Problems and tasks>
**1.** In the guitar essay, what name has the writer given the guitar?
**2.** Duplicate the guitar essay from "I imagine my" to "of my Isabel.".
**3.** What does the guitar essay say, in two sentences?

Given text>
········
Two years later for reasons unknown I retraced my steps and picked up the guitar anew. Without anyone poking and prodding me to practice I've been learning chords, songs, and to some extent creating my own music. I find myself looking out into the distance as I pluck away at the strings knowing deep down inside that I need not look at my hand for my fingers will find their place on my guitar's neck. I can close my eyes and play and hear the love in each note. I can hear the frustration too. I can hear two years passed and an infinity in front of me. How beautiful is it to strike that chord?
Lately, since I'm trying to sleep when the rest of the world does; I've been sitting out on my stoop in downtown Jersey City at around 2am or later just strumming my guitar. I look up at the night and listen as the sound of Isabel (That's what I've christened my guitar) floods the silence much like stars drown out the darkness. The sound of her voice brings me peace. The sound of Isabel puts me to sleep.
But in all honesty, as much as I play for myself I want to play for someone. I have a chest full of emotions and guitar that can sing of my wanting. Often I look across the street at the brownstone fronting mine. Up on the third floor is a light that stays on when all have turned out.

I imagine my Rapunzel is there and the sound of my strumming is the call to her freedom. I play for that light, for the idea of a woman, that can hear my heartbeat in the chords that I strum. I imagine that she can hear each note, loud but hollow, needing just a little more warmth. I seek a woman that can inspire me to make music and not just play a series of chords in longing.

Can she hear it? Whoever she is, can she hear me? One day that light will go out, but the door will open and I'll find out that she's been listening to the sound of my loneliness all along. And when that happens my calloused fingertips will reach out and know the softness of her flesh from the cold cutting strings of my Isabel.
········
Dataset excerpt>

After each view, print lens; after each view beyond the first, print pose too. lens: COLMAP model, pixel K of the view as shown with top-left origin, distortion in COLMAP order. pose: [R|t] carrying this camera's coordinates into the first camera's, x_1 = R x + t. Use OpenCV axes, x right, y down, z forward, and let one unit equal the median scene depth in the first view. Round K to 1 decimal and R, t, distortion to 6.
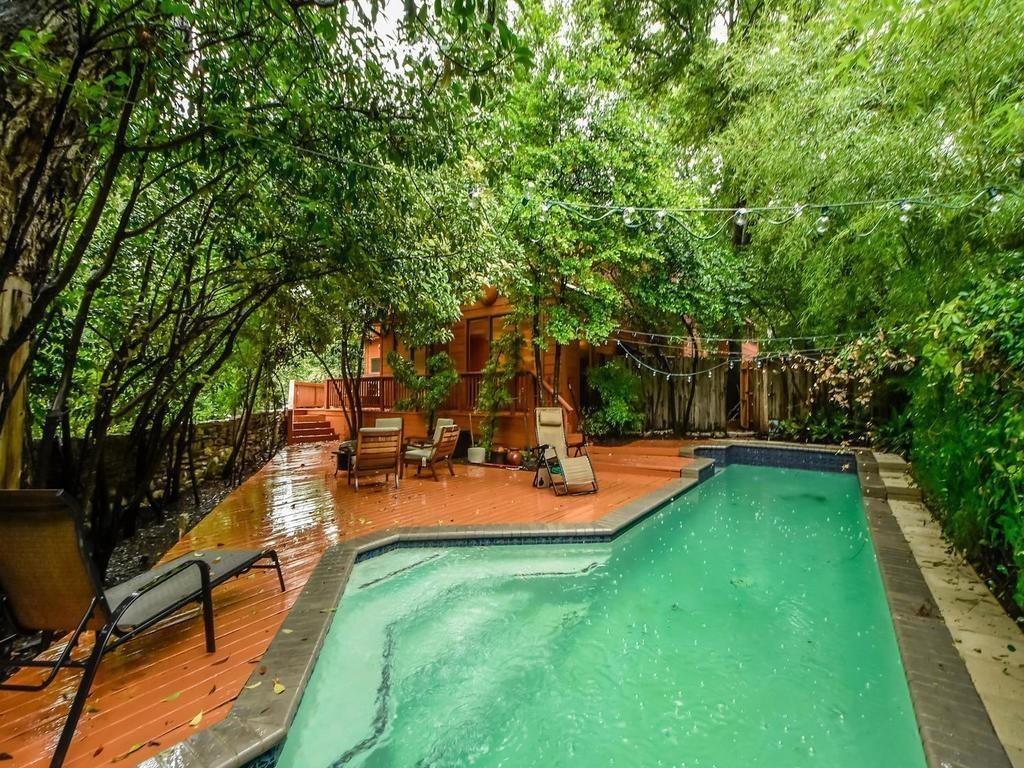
lens RADIAL K [[440.3, 0, 516.2], [0, 440.3, 382.6], [0, 0, 1]] dist [0.000769, 0.000172]
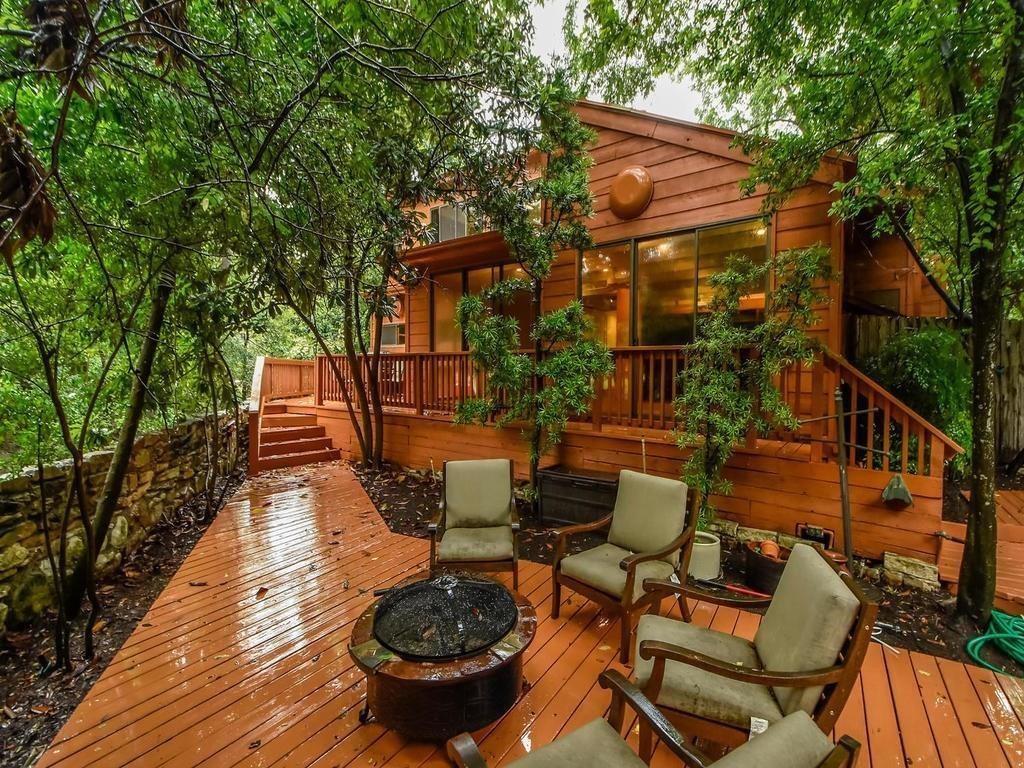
lens RADIAL K [[440.3, 0, 516.2], [0, 440.3, 382.6], [0, 0, 1]] dist [0.000769, 0.000172]
pose [[0.999779, 0.008792, 0.019108, -0.181038], [-0.009902, 0.998222, 0.058783, -0.009209], [-0.018557, -0.058959, 0.998088, 0.415215]]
········
Problem solutions>
**1.** Isabel

**2.**
I imagine my Rapunzel is there and the sound of my strumming is the call to her freedom. I play for that light, for the idea of a woman, that can hear my heartbeat in the chords that I strum. I imagine that she can hear each note, loud but hollow, needing just a little more warmth. I seek a woman that can inspire me to make music and not just play a series of chords in longing.

Can she hear it? Whoever she is, can she hear me? One day that light will go out, but the door will open and I'll find out that she's been listening to the sound of my loneliness all along. And when that happens my calloused fingertips will reach out and know the softness of her flesh from the cold cutting strings of my Isabel.

**3.** After two years away, the writer picked up the guitar again and, with no one pushing for practice, has been learning chords and songs and creating some original music. Around 2am on a stoop in downtown Jersey City, the writer plays the guitar named Isabel toward a third-floor light across the street that stays on when all the others are out, imagining a woman there who is listening and wanting to play for someone.